With the final film, Jason Bourne, Greengrass returned to the director’s chair and Damon agreed to come back (paycheck had to be right, I’m sure), though he was significantly greyer and older than his prior films. It was a weak return. Just when we think Bourne has learned everything he needed to know and he could now live comfortably underground as a street brawler for bucks, he is informed that his deceased father knew and did some things for these secret agencies that put Jason on this path of special operations. It doesn’t hold much weight and the payoff is nothing special. Another car chase occurs in Vegas that appears nearly shot for shot similar to what we already saw in Damon’s prior installments.
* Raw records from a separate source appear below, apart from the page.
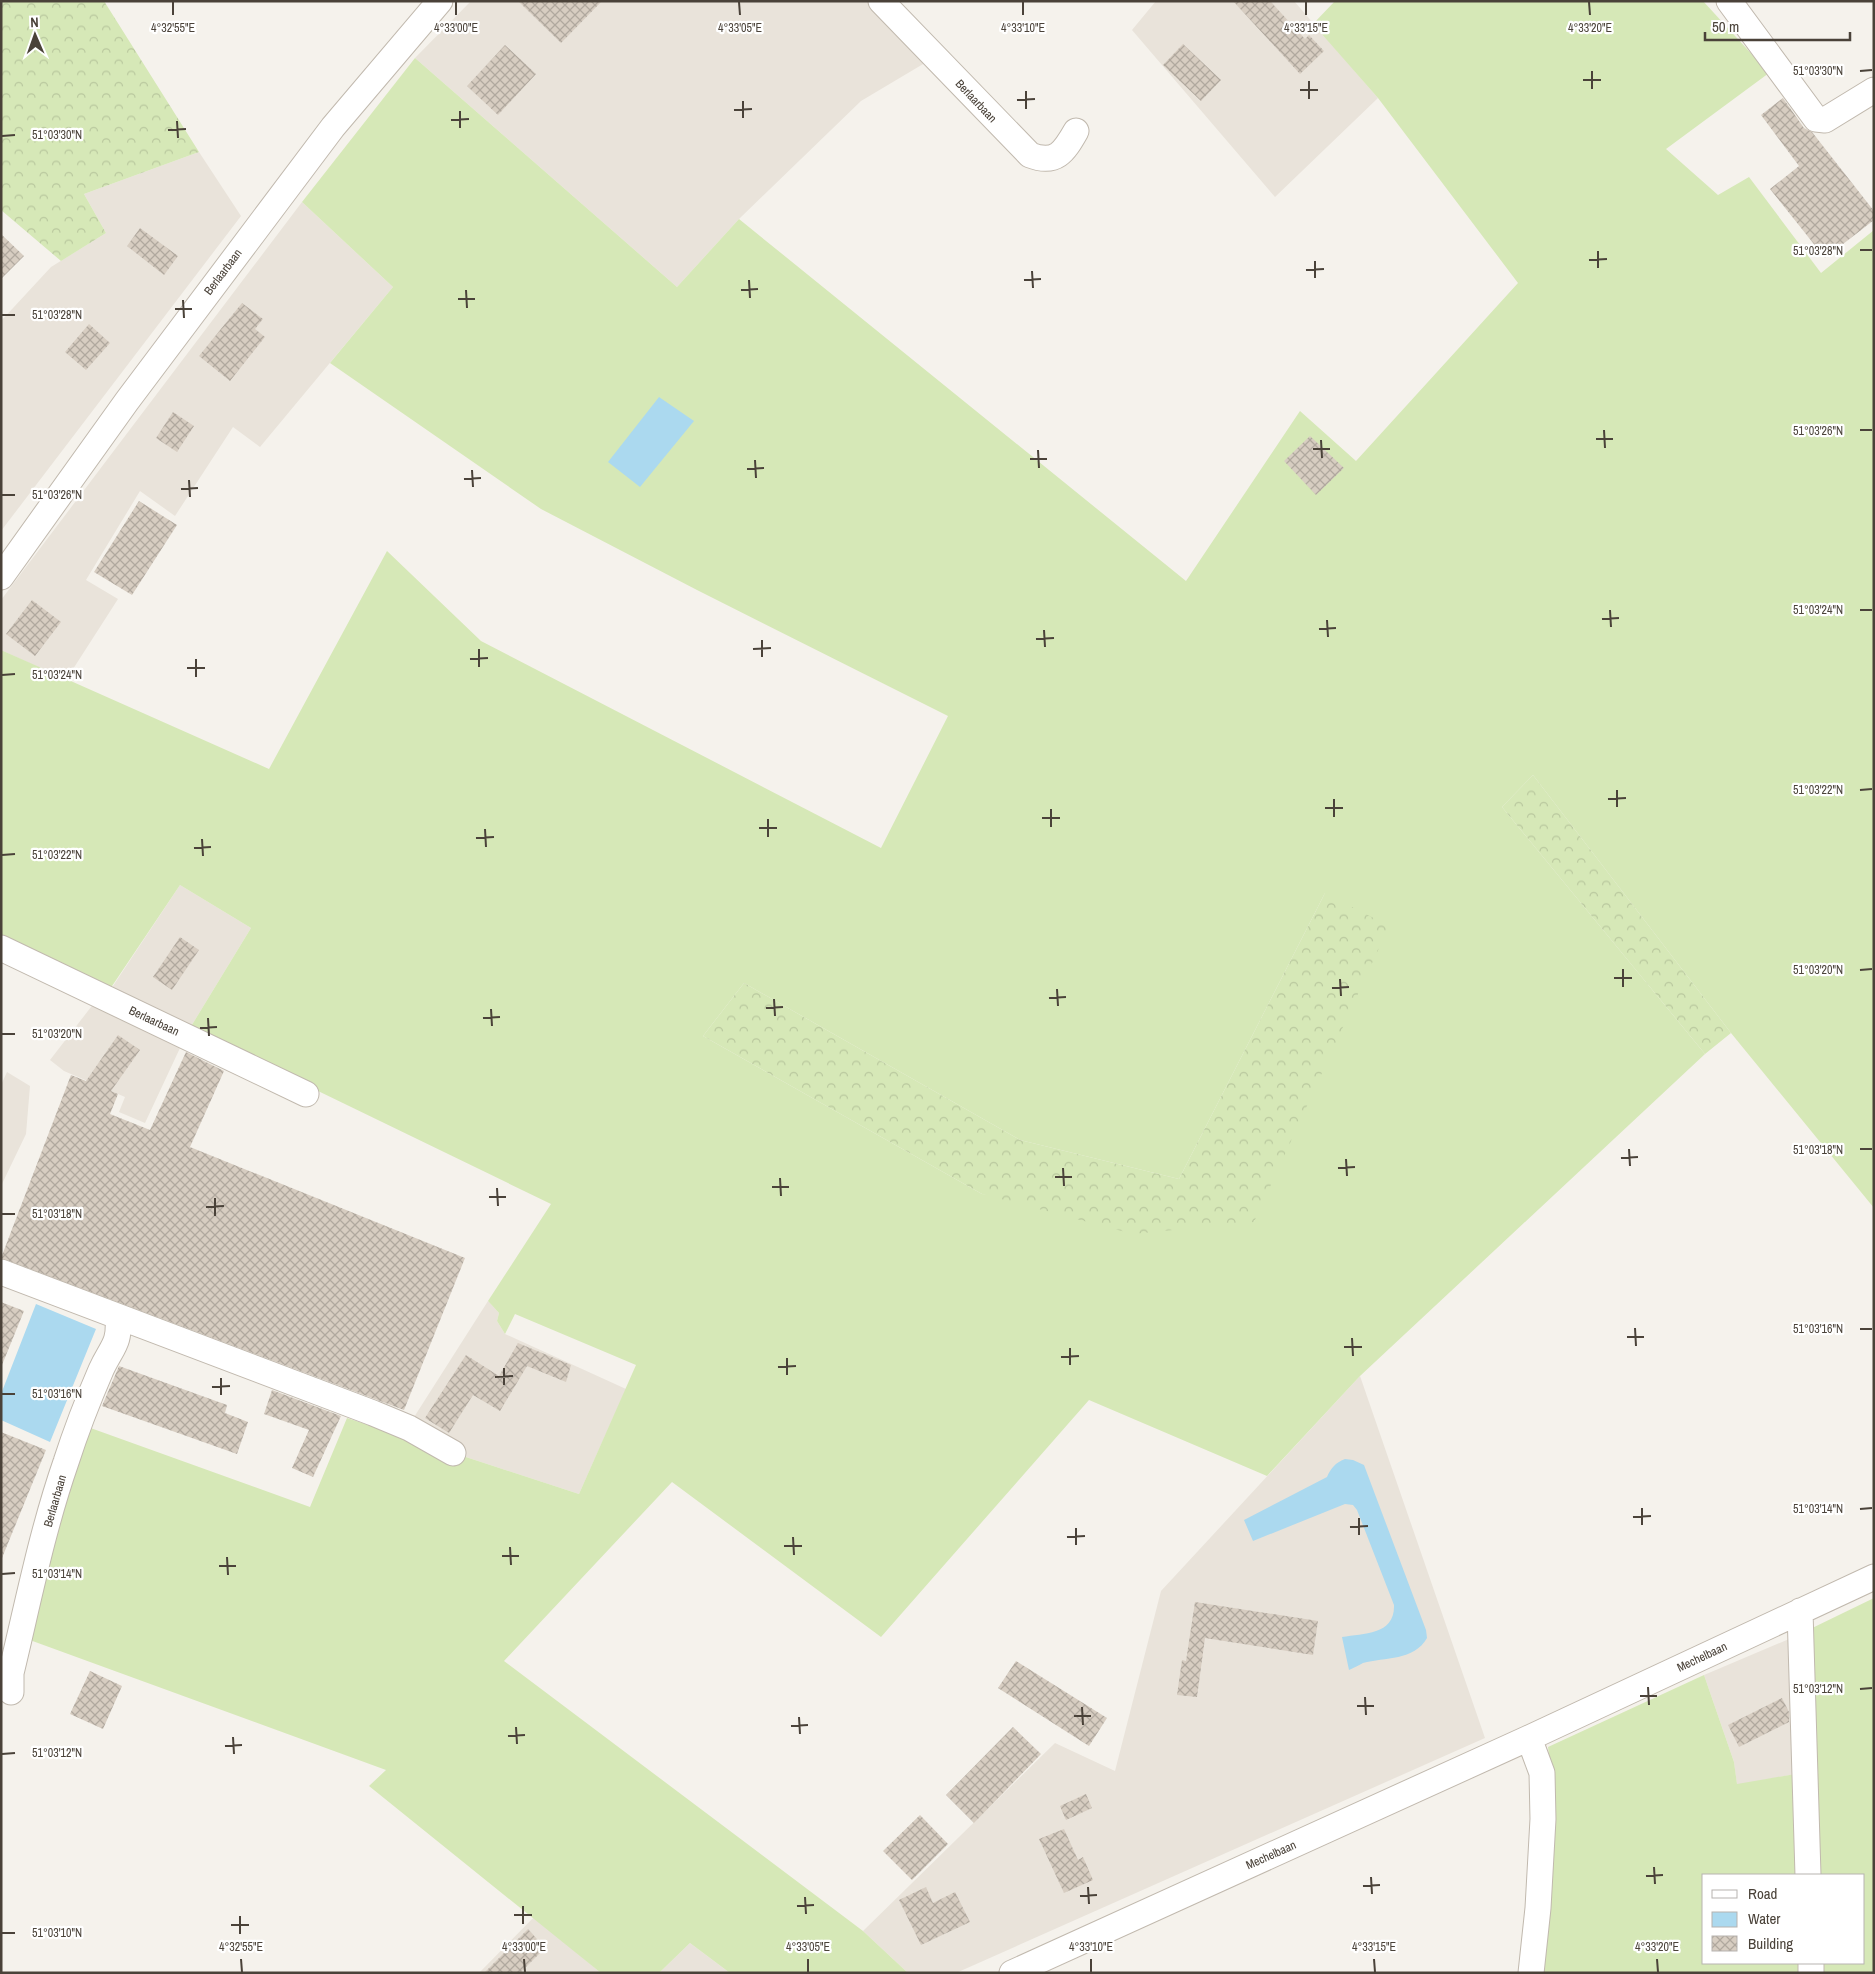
<svg xmlns="http://www.w3.org/2000/svg" width="1875" height="1974" font-family="'Archivo Narrow',sans-serif">
  <defs>
    <pattern id="forest-crowns" width="20" height="18" patternUnits="userSpaceOnUse" patternTransform="scale(1.25)"><rect width="20" height="18" fill="#d6e8b7"/><path d="M2 6a3 3 0 1 1 6 0M12 15a3 3 0 1 1 6 0" fill="none" stroke="#b9c89e"/></pattern>
    <pattern id="building-cross-hatch" width="8" height="8" patternUnits="userSpaceOnUse" patternTransform="scale(1.25)"><rect width="8" height="8" fill="#d7cdc1"/><path d="M0 0l8 8M0 8l8-8" fill="none" stroke="#b0a89e"/></pattern>
  </defs>
  <rect width="100%" height="100%" fill="#f5f2ec"/>
  <!-- residential -->
  <path fill="#e9e3da" d="M471 1H897L945 51 861 101 739 219 677 287 415 58Z
    M1156 1H1294L1378 98 1275 197 1132 30Z
    M199 152 241 216 1 531V321L51 267 106 233 84 194Z
    M302 202 393 287 260 447 233 427 175 516 140 491 86 580 118 599 66 680 1 650V600Z
    M180 885 251 928 187 1033 145 1123 119 1112 125 1097 64 1071 50 1060 91 1007 107 995Z
    M7 1072 30 1086 26 1134 1 1186V1085Z
    M488 1301 499 1313 497 1321 505 1334 626 1389 579 1494 405 1437 409 1425Z
    M1360 1376 1485 1738 956 1973H908L863 1931 1055 1743 1115 1771 1161 1591Z
    M1796 1636 1801 1773 1737 1785 1734 1762 1704 1675Z
    M534 1917 601 1973H479Z
    M690 1943 730 1973H659Z"/>
  <!-- grass -->
  <path fill="#d6e8b7" fill-rule="evenodd" d="M1335 1H1703L1769 73 1666 149 1718 195 1749 177 1821 273 1874 230V1208L1731 1033 1533 775 1502 807 1705 1054 1360 1376 1267 1476 1089 1400 881 1637 672 1482 504 1661 863 1931 908 1973H730L690 1943 659 1973H601L369 1786 386 1770 27 1639 85 1426 310 1507 347 1418 579 1494 636 1365 515 1314 505 1334 497 1321 499 1313 488 1301 551 1204 316 1090 187 1033 251 928 180 885 106 995 1 945V650L269 769 387 551 481 641 881 848 948 716 697 590 541 509 330 363 393 287 302 202 415 58 677 287 739 219 1186 581 1300 411 1356 461 1518 283 1378 98 1313 24ZM1325 893 1254 1222 982 1194 703 1036 744 983 1020 1140 1179 1179Z
    M1874 1598V1973H1815L1814 1963H1864V1875H1812L1806 1631Z
    M1704 1675 1734 1762 1737 1784 1801 1773 1803 1875H1704V1963H1805V1973H1541L1556 1816 1548 1747Z"/>
  <!-- forest -->
  <path fill="url(#forest-crowns)" d="M1 1H104L199 152 84 194 106 233 61 261 1 210Z
    M1533 775 1731 1033 1705 1054 1502 807Z
    M1325 893 1389 926 1254 1222 1133 1234 982 1194 703 1036 744 983 1020 1140 1179 1179Z"/>
  <!-- water -->
  <path fill="#abd9ef" d="M659 397 694 421 640 487 608 462Z
    M36 1304 96 1329 50 1442 1 1420V1394Z
    M1345 1459 1353 1460 1364 1465 1426 1630 1427 1638C1414 1661 1385 1657 1363 1663 1359 1665 1354 1668 1349 1670L1342 1637C1364 1633 1395 1635 1394 1605L1357 1510 1353 1505 1345 1504 1253 1541 1244 1520 1327 1477C1331 1468 1335 1463 1345 1459Z"/>
  <!-- building -->
  <path fill="url(#building-cross-hatch)" d="M518 1H602L561 43Z
    M1233 1H1270L1305 39 1309 35 1324 51 1300 74Z
    M1183 44 1221 80 1201 101 1163 65Z
    M505 45 536 74 498 115 467 86Z
    M1783 98 1804 128 1812 132 1874 211V220L1825 258 1770 189 1799 166 1761 115Z
    M140 228 178 256 164 275 127 246Z
    M1 234 24 256 1 279Z
    M242 303 263 319 255 329 265 337 230 381 199 356Z
    M89 324 110 343 86 370 65 352Z
    M173 412 194 426 177 452 156 438Z
    M1310 436 1344 468 1316 495 1284 461Z
    M139 501 177 525 132 595 94 572Z
    M32 600 61 622 35 656 6 634Z
    M180 937 199 950 172 990 153 977Z
    M118 1035 140 1050 111 1091 118 1094 110 1114 150 1130 186 1052 224 1071 190 1147 465 1258 404 1410 1 1258 71 1075 86 1081Z
    M1 1302 24 1311 2 1365H1Z
    M518 1343 571 1365 566 1382 527 1366 500 1411 473 1395 449 1433 425 1418 466 1355 499 1376Z
    M119 1366 227 1405 225 1413 248 1422 237 1454 102 1406Z
    M272 1390 341 1416 313 1477 292 1468 309 1430 264 1414Z
    M1 1432 46 1450 2 1558H1Z
    M1195 1602 1318 1621 1313 1655 1205 1638 1197 1697 1177 1695 1182 1660 1186 1661Z
    M1016 1661 1107 1718 1089 1746 998 1688Z
    M90 1671 122 1686 103 1729 70 1714Z
    M1782 1698 1789 1712V1722L1739 1747 1728 1725Z
    M1013 1727 1041 1754 974 1823 946 1795Z
    M1086 1794 1092 1808 1066 1820 1060 1806Z
    M920 1815 948 1844 912 1880 883 1851Z
    M1064 1829 1078 1860 1083 1857 1093 1880 1064 1893 1039 1839Z
    M926 1887 933 1903 955 1892 970 1922 921 1945 899 1900Z
    M528 1929 545 1948 520 1973H484Z"/>
  <g fill="none" stroke-linecap="round" stroke-linejoin="round">
    <defs>
      <path id="minor" d="M881 1 1030 155C1056 165 1064 152 1076 131
        M1729 1 1816 119 1825 120 1874 90
        M1 577 127 401 333 127 440 1
        M1 948 306 1094
        M1 1272 373 1413 409 1428 453 1453
        M1800 1611 1808 1875
        M11 1692V1673C28 1603 42 1531 66 1462 76 1431 88 1400 101 1370 112 1346 120 1345 118 1317
        M1529 1738 1542 1773 1543 1819 1538 1908 1531 1973
        M1811 1963V1973
        M1012 1973 1529 1738 1874 1577"/>
    </defs>
    <!-- minor casing -->
    <use href="#minor" stroke="#c1b9ae" stroke-width="27"/>
    <!-- minor -->
    <use href="#minor" stroke="#fff" stroke-width="25"/>
  </g>
  <!-- ticks -->
  <path fill="none" stroke="#4a4239" stroke-width="2" d="M173 2V15M456 2V15M739 2 740 15M1023 2V15M1306 2V15M1589 2 1590 15M1592 71V89M1860 71 1872 70M1583 80H1601M1309 81V99M1300 90H1318M1026 91V109M1017 100 1035 99M743 101V118M734 110 752 109M460 111V128M451 120 469 119M177 121 178 138M168 130 186 129M2 136 15 135M1860 250H1872M1598 251V268M1589 260 1607 259M1315 261V278M1306 270 1324 269M1032 271 1033 288M749 280 750 298M1024 280 1041 279M466 290 467 308M741 290 758 289M458 299H475M183 300 184 318M175 309H192M2 315H15M1604 430 1605 448M1860 430H1872M1596 439H1613M1321 440 1322 458M1313 449H1330M1038 450 1039 468M1030 459H1047M755 460 756 478M747 469 764 468M472 470 473 487M464 479 481 478M189 480 190 497M181 489 198 488M2 495H15M1610 610 1611 627M1860 610H1872M1602 619 1619 618M1327 620 1328 637M1319 629 1336 628M1044 630 1045 647M1036 639 1054 638M762 640V657M479 649V667M753 649 771 648M196 659V677M470 659 488 658M187 668H205M2 675 15 674M1617 790V807M1860 790 1872 789M1334 799V817M1608 799 1626 798M1325 808H1343M1051 809V827M1042 818H1060M768 819V837M759 828H777M485 829 486 847M476 838 494 837M202 839 203 856M194 848 211 847M2 855 15 854M1623 969V987M1860 970 1872 969M1614 978H1632M1340 979 1341 996M1332 988 1349 987M1057 989 1058 1006M1049 998 1066 997M774 999 775 1016M766 1008 783 1007M491 1009 492 1026M208 1018 209 1036M483 1018 500 1017M200 1028 217 1027M2 1034H15M1629 1149 1630 1166M1860 1149H1872M1621 1158 1638 1157M1346 1159 1347 1176M1063 1168 1064 1186M1338 1168 1355 1167M1055 1177H1072M780 1178 781 1196M772 1187H789M497 1188 498 1206M489 1197H506M215 1198V1216M206 1207 224 1206M2 1214H15M1635 1328 1636 1346M1860 1329H1872M1627 1337H1644M1352 1338 1353 1356M1344 1347H1362M1070 1348V1365M1061 1357 1079 1356M787 1358V1375M778 1367 796 1366M504 1368V1385M495 1377 513 1376M221 1378V1395M212 1387 230 1386M2 1394H15M1642 1508V1525M1860 1509 1872 1508M1633 1517 1651 1516M1359 1518V1535M1350 1527 1368 1526M1076 1528V1545M793 1537 794 1555M1067 1537 1085 1536M784 1546H802M510 1547 511 1565M502 1556H519M227 1557 228 1575M219 1566H236M2 1574 15 1573M1648 1687 1649 1705M1860 1689 1872 1688M1640 1696H1657M1365 1697 1366 1715M1357 1706H1374M1082 1707 1083 1725M1074 1716H1091M799 1717 800 1734M791 1726 808 1725M516 1727 517 1744M508 1736 525 1735M233 1737 234 1754M225 1746 242 1745M2 1754 15 1753M1654 1867 1655 1884M1646 1876 1663 1875M1371 1877 1372 1894M1363 1886 1380 1885M1088 1887 1089 1904M1080 1896 1097 1895M805 1897 806 1914M523 1906V1924M797 1906 814 1905M514 1915H532M240 1916V1934M231 1925H249M2 1933H15M241 1959 242 1972M524 1959 525 1972M808 1959V1972M1091 1959V1972M1374 1959 1375 1972M1657 1959 1658 1972"/>
  <g text-anchor="middle" dominant-baseline="central" stroke-width="4.5" stroke-linejoin="round" paint-order="stroke">
    <!-- street labels -->
    <g font-size="12" fill="#4a4239" stroke="#fff">
      <text transform="translate(976 101) rotate(47)">Berlaarbaan</text>
      <text transform="translate(223 272) rotate(-53)">Berlaarbaan</text>
      <text transform="translate(154 1021) rotate(25)">Berlaarbaan</text>
      <text transform="translate(55 1501) rotate(-74)">Berlaarbaan</text>
      <text transform="translate(1702 1657) rotate(-25)">Mechelbaan</text>
      <text transform="translate(1271 1855) rotate(-24)">Mechelbaan</text>
    </g>
  </g>
  <g font-size="12" text-anchor="middle" fill="#4a4239" stroke="#fff" stroke-width="4.5" stroke-linejoin="round" paint-order="stroke">
    <text x="173" y="32">4°32'55"E</text>
    <text x="456" y="32">4°33'00"E</text>
    <text x="740" y="32">4°33'05"E</text>
    <text x="1023" y="32">4°33'10"E</text>
    <text x="1306" y="32">4°33'15"E</text>
    <text x="1590" y="32">4°33'20"E</text>
    <text x="1818" y="75">51°03'30"N</text>
    <text x="57" y="139">51°03'30"N</text>
    <text x="1818" y="255">51°03'28"N</text>
    <text x="57" y="319">51°03'28"N</text>
    <text x="1818" y="435">51°03'26"N</text>
    <text x="57" y="499">51°03'26"N</text>
    <text x="1818" y="614">51°03'24"N</text>
    <text x="57" y="679">51°03'24"N</text>
    <text x="1818" y="794">51°03'22"N</text>
    <text x="57" y="859">51°03'22"N</text>
    <text x="1818" y="974">51°03'20"N</text>
    <text x="57" y="1038">51°03'20"N</text>
    <text x="1818" y="1154">51°03'18"N</text>
    <text x="57" y="1218">51°03'18"N</text>
    <text x="1818" y="1333">51°03'16"N</text>
    <text x="57" y="1398">51°03'16"N</text>
    <text x="1818" y="1513">51°03'14"N</text>
    <text x="57" y="1578">51°03'14"N</text>
    <text x="1818" y="1693">51°03'12"N</text>
    <text x="57" y="1757">51°03'12"N</text>
    <text x="57" y="1937">51°03'10"N</text>
    <text x="241" y="1951">4°32'55"E</text>
    <text x="524" y="1951">4°33'00"E</text>
    <text x="808" y="1951">4°33'05"E</text>
    <text x="1091" y="1951">4°33'10"E</text>
    <text x="1374" y="1951">4°33'15"E</text>
    <text x="1657" y="1951">4°33'20"E</text>
  </g>
  <!-- border -->
  <rect width="1875" height="1974" fill="none" stroke="#4a4239" stroke-width="5"/>
  <!-- legend -->
  <rect x="1702" y="1874" width="162" height="90" fill="#ffffff" stroke="#b7b3b0"/>
  <rect x="1712" y="1890" width="25" height="8" fill="#ffffff" stroke="#b7b3b0"/>
  <text x="1748" y="1899" font-size="15" fill="#4a4239">Road</text>
  <rect x="1712" y="1912" width="25" height="15" fill="#abd9ef" stroke="#b7b3b0"/>
  <text x="1748" y="1924" font-size="15" fill="#4a4239">Water</text>
  <rect x="1712" y="1936" width="25" height="15" fill="url(#building-cross-hatch)" stroke="#b7b3b0"/>
  <text x="1748" y="1949" font-size="15" fill="#4a4239">Building</text>
  <!-- north arrow -->
  <g transform="translate(35 35) rotate(358)" stroke="#ffffff" stroke-width="4" paint-order="stroke">
  <path d="M0-4L9 19L0 12L-9 19Z" fill="#4a4239"/>
  <text y="-8" font-size="14" font-weight="bold" text-anchor="middle" fill="#4a4239">N</text>
  </g>
  <!-- scale -->
  <path d="M1705 32v8h145v-8" fill="none" stroke="#4a4239" stroke-width="2.5"/>
  <text x="1712" y="32" font-size="15" fill="#4a4239" stroke="#ffffff" stroke-width="4" paint-order="stroke">50 m</text>
</svg>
I wrote in an earlier review of The Bourne Identity, that Matt Damon works so well in the role because he’s such an unexpected surprise. He’s not the muscle guy like Stallone or Schwarzenegger. He comes off common. In the first three films, he’s simply a kid. When you place him in action or see how he gets the drop on a bad guy who is surveilling him, it is so satisfying. The Bourne films work best with the locales they choose to shoot from. Bourne will spy on his pursuers from a rooftop building across the street from where they are. This is inventive filmmaking not just found in the pages of the script. Paul Greengrass strategically shoots his players. Director Doug Liman planted the seeds for this series’ potential (The Bourne Identity), very loosely based on the Robert Ludlum novels with creative adaptations from Tony Gilroy, primarily. Greengrass enhanced the characters and their motivations by use of scenic locales, skillful shaky cameras to make it look like the audience is running at the same pace of Bourne and his adversaries, and quick cut, real time editing. He applied this approach to his 9/11 film United 93. The last two films are good even if they seemingly peter out the series, but overall, the four sequels hold up very well.
If you’re asking, the best of the series is The Bourne Ultimatum, followed very closely by The Bourne Supremacy. Either way, no matter which film you’re watching, you’re in for a good time when Jason Bourne shows up on the grid.